Accordingly, the Due Process requirements of notice, a meaningful adversary hearing before a neutral magistrate, and a judicial determination of justification must be afforded to a person before his real property is seized and destroyed in order to abate or rehabilitate an “urban nuisance.” In a case such as the present one, there is need for equally rigorous adherence to the principles of Due Process as in civil forfeitures of real property. The City of Dallas has pecuniary interests in the outcome of such proceedings, e.g., justify*614tion for federal and state urban renewal grants; enhancement of the municipal tax base by promoting the replacement of old buildings with new ones. The need for safeguards against arbitrary, capricious or unreasonable seizures based on subjective standards may be even greater in “urban nuisance” or “urban rehabilitation” cases. Moreover, a post-seizure hearing cannot provide any remedy in such cases because the destroyed property cannot be restored and the best evidence of whether the seizure was justified will have been demolished also. It is not necessary to accomplish the City’s legitimate goals of urban rehabilitation that an owner whose real property the City proposes to destroy be deprived of an opportunity for a meaningful pre-seizure adversary hearing before a neutral and impartial judge or magistrate. Requiring the city to postpone seizure and destruction until after such a hearing and judicial determination that the seizure is justified creates no significant administrative burden. And any harm that results from delay is minimal in comparison to the injury occasioned by the erroneous seizure and destruction of real property. Id. at 59,114 S.Ct. 492.
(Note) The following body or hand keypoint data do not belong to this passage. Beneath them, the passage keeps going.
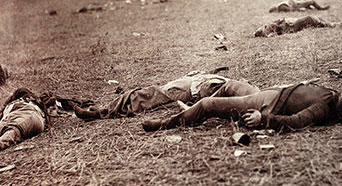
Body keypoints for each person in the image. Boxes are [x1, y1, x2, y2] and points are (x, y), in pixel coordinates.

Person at [142, 83, 342, 132]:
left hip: (268, 103)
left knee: (208, 104)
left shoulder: (324, 108)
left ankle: (167, 124)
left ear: (341, 114)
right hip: (272, 91)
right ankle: (192, 109)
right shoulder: (339, 98)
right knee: (231, 84)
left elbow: (296, 121)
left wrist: (264, 120)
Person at [74, 72, 259, 120]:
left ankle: (101, 112)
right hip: (201, 81)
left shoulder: (249, 98)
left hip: (196, 87)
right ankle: (103, 110)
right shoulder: (253, 93)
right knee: (148, 93)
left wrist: (195, 106)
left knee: (146, 95)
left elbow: (218, 98)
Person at [254, 15, 336, 37]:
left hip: (289, 23)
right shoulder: (267, 31)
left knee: (314, 18)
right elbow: (276, 31)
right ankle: (326, 24)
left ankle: (330, 23)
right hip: (290, 28)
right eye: (259, 30)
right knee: (308, 18)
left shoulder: (266, 27)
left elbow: (278, 22)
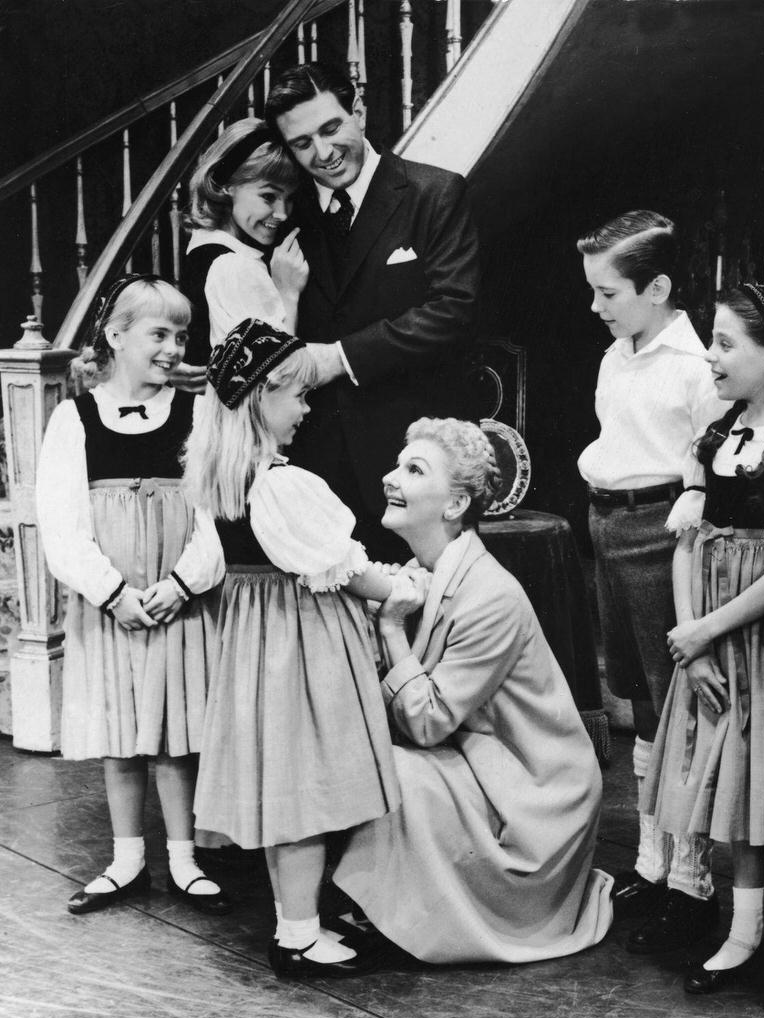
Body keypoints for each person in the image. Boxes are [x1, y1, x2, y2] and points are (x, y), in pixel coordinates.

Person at [332, 417, 614, 963]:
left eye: (414, 470)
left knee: (393, 767)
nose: (390, 478)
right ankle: (386, 902)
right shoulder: (421, 572)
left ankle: (408, 915)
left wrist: (390, 628)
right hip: (477, 763)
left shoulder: (489, 595)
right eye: (398, 465)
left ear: (456, 504)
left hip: (534, 801)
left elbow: (427, 722)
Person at [187, 318, 419, 979]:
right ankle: (296, 936)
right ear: (262, 395)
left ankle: (300, 918)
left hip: (257, 646)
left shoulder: (223, 479)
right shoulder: (279, 484)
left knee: (285, 788)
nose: (306, 408)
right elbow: (345, 569)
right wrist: (405, 587)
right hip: (299, 644)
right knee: (305, 793)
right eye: (298, 395)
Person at [638, 282, 764, 1003]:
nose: (710, 357)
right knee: (739, 787)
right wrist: (694, 641)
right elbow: (689, 542)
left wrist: (711, 629)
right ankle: (743, 934)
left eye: (725, 343)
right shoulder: (716, 437)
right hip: (711, 640)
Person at [36, 275, 229, 917]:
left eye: (182, 336)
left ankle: (184, 858)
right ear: (117, 337)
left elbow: (214, 517)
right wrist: (113, 592)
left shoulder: (197, 414)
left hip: (175, 597)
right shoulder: (74, 418)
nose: (174, 348)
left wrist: (182, 584)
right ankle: (127, 861)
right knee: (121, 731)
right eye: (159, 334)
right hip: (112, 604)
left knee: (175, 732)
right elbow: (61, 525)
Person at [575, 210, 725, 952]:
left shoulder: (696, 367)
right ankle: (651, 861)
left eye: (608, 293)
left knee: (677, 707)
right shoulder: (616, 355)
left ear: (657, 288)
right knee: (637, 699)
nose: (595, 306)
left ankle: (691, 880)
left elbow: (710, 474)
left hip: (663, 533)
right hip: (608, 524)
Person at [263, 62, 481, 562]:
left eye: (331, 128)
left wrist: (339, 357)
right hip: (315, 467)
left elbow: (454, 309)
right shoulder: (285, 215)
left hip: (413, 465)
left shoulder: (434, 193)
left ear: (358, 111)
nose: (322, 153)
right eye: (302, 143)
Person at [182, 118, 308, 368]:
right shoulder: (235, 266)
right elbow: (273, 375)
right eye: (268, 196)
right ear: (226, 185)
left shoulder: (203, 245)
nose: (282, 213)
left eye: (289, 198)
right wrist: (288, 294)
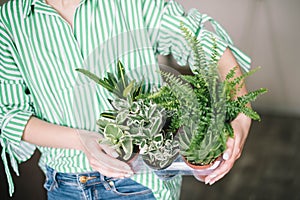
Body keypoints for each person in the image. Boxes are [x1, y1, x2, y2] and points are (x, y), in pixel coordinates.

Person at [0, 0, 252, 199]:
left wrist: (242, 114)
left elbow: (205, 43)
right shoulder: (10, 21)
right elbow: (9, 115)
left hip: (140, 182)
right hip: (65, 185)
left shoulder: (132, 3)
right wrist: (81, 140)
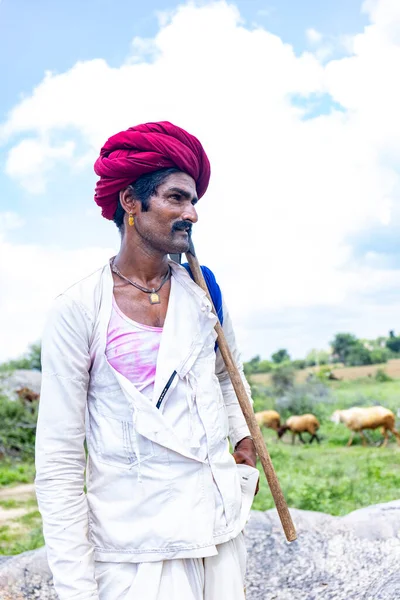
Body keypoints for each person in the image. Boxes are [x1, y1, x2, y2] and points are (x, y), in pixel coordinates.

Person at [35, 121, 259, 600]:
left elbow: (227, 377)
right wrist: (77, 588)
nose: (192, 214)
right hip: (135, 551)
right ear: (130, 203)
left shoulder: (203, 292)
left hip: (217, 532)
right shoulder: (77, 309)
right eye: (177, 198)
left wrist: (244, 444)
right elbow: (58, 459)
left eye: (194, 201)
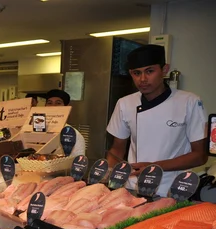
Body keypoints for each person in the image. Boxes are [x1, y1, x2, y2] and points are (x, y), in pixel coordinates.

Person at [106, 44, 207, 197]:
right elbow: (116, 150)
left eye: (150, 71)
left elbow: (199, 155)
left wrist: (153, 167)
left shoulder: (189, 102)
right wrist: (111, 181)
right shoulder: (125, 103)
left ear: (164, 70)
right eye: (136, 73)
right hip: (133, 187)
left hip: (171, 188)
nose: (143, 79)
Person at [45, 89, 86, 157]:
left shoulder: (74, 135)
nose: (53, 106)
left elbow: (78, 162)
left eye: (58, 103)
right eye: (49, 103)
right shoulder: (32, 131)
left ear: (67, 108)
. The Supreme Court has held that the Fourteenth Amendment’s Due Process Clause "legitimately operates to extend to the citizens and residents of the States the same protection against arbitrary state legislation, affecting life, liberty and property, as is offered by the Fifth Amendment against similar legislation by Congress.” Hibben v. Smith, 191 U.S. 310, 325, 24 S.Ct. 88, 48 L.Ed. 195 (1903). Of the guarantees of the Fifth Amendment, only the grand jury clause has been held not to be applicable to the states. 2 Ronald D. Rotunda & John E. Nowak, Treatise on Constitutional Law § 14.2, at 347-48 (2d ed. 1992) (citing Hurtado v. California, 110 U.S. 516, 4 S.Ct. 111, 28 L.Ed. 232 (1884)). The Fifth Amendment prohibitions of compulsory self-incrimination and double jeopardy were made applicable to the states in Malloy v. Hogan, 378 U.S. 1, 84 S.Ct. 1489, 12 L.Ed.2d 653 (1964), and Benton v. Maryland, 395 U.S. 784, 89 S.Ct. 2056, 23 L.Ed.2d 707 (1969), respectively. In addition, although the Fifth Amendment's just compensation provision has not "technically” been incorporated against the states, "the Court has held that the fourteenth amendment due process guarantee provides the same safeguard against a state’s taking of property without just compensation.” Rotunda & Nowak, supra, § 14.2, at 350 (citing Chicago B. & Q. R. Co. v. Chicago, 166 U.S. 226, 17 S.Ct. 581, 41 L.Ed. 979 (1897)). See also Hurtado v. California, 110 U.S. 516, 541, 4 S.Ct. 111, 28 L.Ed. 232 (1884) (Harlan, J., dissenting) ("[T]he 5th [amendment] provided that 'no person shall be deprived of life, liberty or property, without due process of law.' This language is similar to that of the clause of the 14th amendment now under examination. That similarity was not accidental, but evinces *613a purpose to impose upon the States the same restrictions, in respect of proceedings involving life, liberty and property, which had been imposed upon the General Government.”).